Top of Page text

Many thanks for your comments! Please find our replies below.
[Reply to W1] AutoLoRa is applicable to fine-tuning the pre-trained models via self-supervisions.
We applied AutoLoRa to finetune the pre-trained models via robust self-supervision including DynACL [1] and DynACL-AIR [2]. The pre-training and fine-tuning were conducted on CIFAR-10 and STL-10 datasets, respectively. We report the performance in the following table. Here, the robust accuracy is evaluated by AutoAttack.
| Self-supervised method | Standard accuracy by Vanilla RFT | Robust accuracy by Vanilla RFT | Standard accuracy by AutoLoRa | Robust accuracy by AutoLoRa |
|---|---|---|---|---|
| DynACL-AIR [2] | 35.66 | 63.74 | 35.88 | 64.25 |
| DynACL [1] | 35.25 | 63.53 | 35.51 | 64.16 |
The results validate that AutoLoRa can improve both standard and robust test accuracy of the pre-trained models via self-supervisions in the downstream task.
[Reply to W2] AutoLoRa achieves better robustness under various attacks than Vanilla RFT and TWINS.
We evaluated the robustness under three strong white-box attacks (APGD-CE [3], APGD-DLR [3] and FAB [4]) and one strong black-box attack (i.e., Square Attack [5]). We evaluate the robustness on CIFAR-10 of the pre-trained ResNet-18 after finetuning in the following table.
| Method | APGD-CE [3] | APGD-DLR [3] | FAB [4] | Square Attack [5] |
|---|---|---|---|---|
| Vanilla RFT | 51.91 | 49.05 | 47.94 | 55.81 |
| TWINS | 51.76 | 49.46 | 48.40 | 56.08 |
| AutoLoRa | 52.06 | 49.91 | 48.87 | 56.38 |
The experiments are conducted on CIFAR-10 using ResNet-18.
References:
[1] Rethinking the Effect of Data Augmentation in Adversarial Contrastive Learning, ICLR 2023.
[2] Enhancing Adversarial Contrastive Learning via Adversarial Invariant Regularization, NeurIPS 2023.
[3] Reliable evaluation of adversarial robustness with an ensemble of diverse parameter-free attacks, ICML 2020.
[4] Minimally distorted adversarial examples with a fast adaptive boundary attack, ICML 2020.
[5] Square attack: a query-efficient black-box adversarial attack via random search, ECCV 2020.
Hi Authors,
Thanks for your responses and additional empirical results. After reading your responses, my concerns have been well addressed.
Besides, I have read other reviewers’ comments, and I am convinced that AutoLoRa is a powerful and automatic robust fine-tuning method, which can be a practical tool and a good addition to the community.
Furthermore, to my best of knowledge, the application of low-rank adaptation to robust fine-tuning is novel.
Thus, I increase my score and confidence to support this paper.
Dear Reviewer kvxv,
We are delighted to hear that our responses have well addressed your questions. We appreciate your support by raising the rating.

Bottom of Page text
Top of Data for analysis

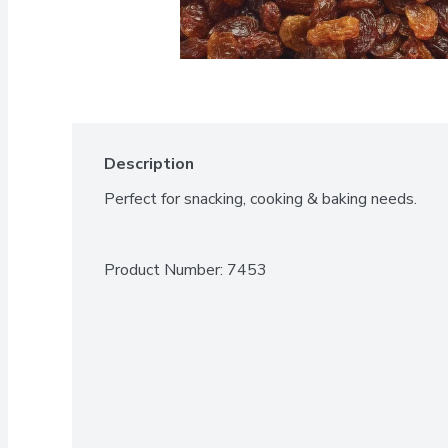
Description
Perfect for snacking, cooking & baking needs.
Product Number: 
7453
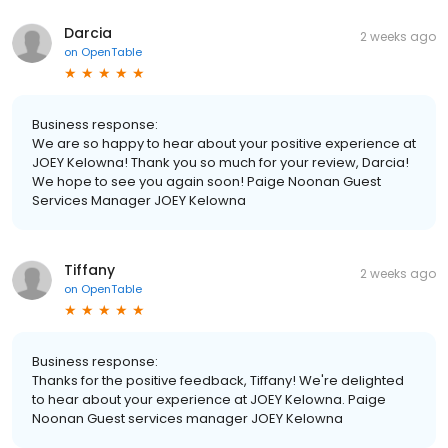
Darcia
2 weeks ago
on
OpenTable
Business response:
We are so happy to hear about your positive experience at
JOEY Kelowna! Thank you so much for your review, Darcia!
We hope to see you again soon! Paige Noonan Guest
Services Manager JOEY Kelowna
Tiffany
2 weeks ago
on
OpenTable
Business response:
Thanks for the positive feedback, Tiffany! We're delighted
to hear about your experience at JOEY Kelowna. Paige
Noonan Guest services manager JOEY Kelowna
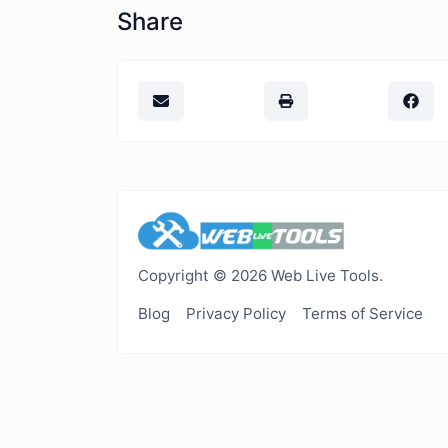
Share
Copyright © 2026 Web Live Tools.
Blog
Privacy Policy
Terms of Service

Bottom of Data for analysis

* **Task 1**:
In the AutoLoRa discussion, which attack was used to evaluate robust accuracy when AutoLoRa fine-tuned models pre-trained via robust self-supervision?
* **Task 2**:
Write out the AutoLoRa discussion between "[2] Enhancing Adversarial" and "attack, ICML 2020.", inclusive.

* **Answer box 1**:
AutoAttack.

* **Answer box 2**:
[2] Enhancing Adversarial Contrastive Learning via Adversarial Invariant Regularization, NeurIPS 2023.
[3] Reliable evaluation of adversarial robustness with an ensemble of diverse parameter-free attacks, ICML 2020.
[4] Minimally distorted adversarial examples with a fast adaptive boundary attack, ICML 2020.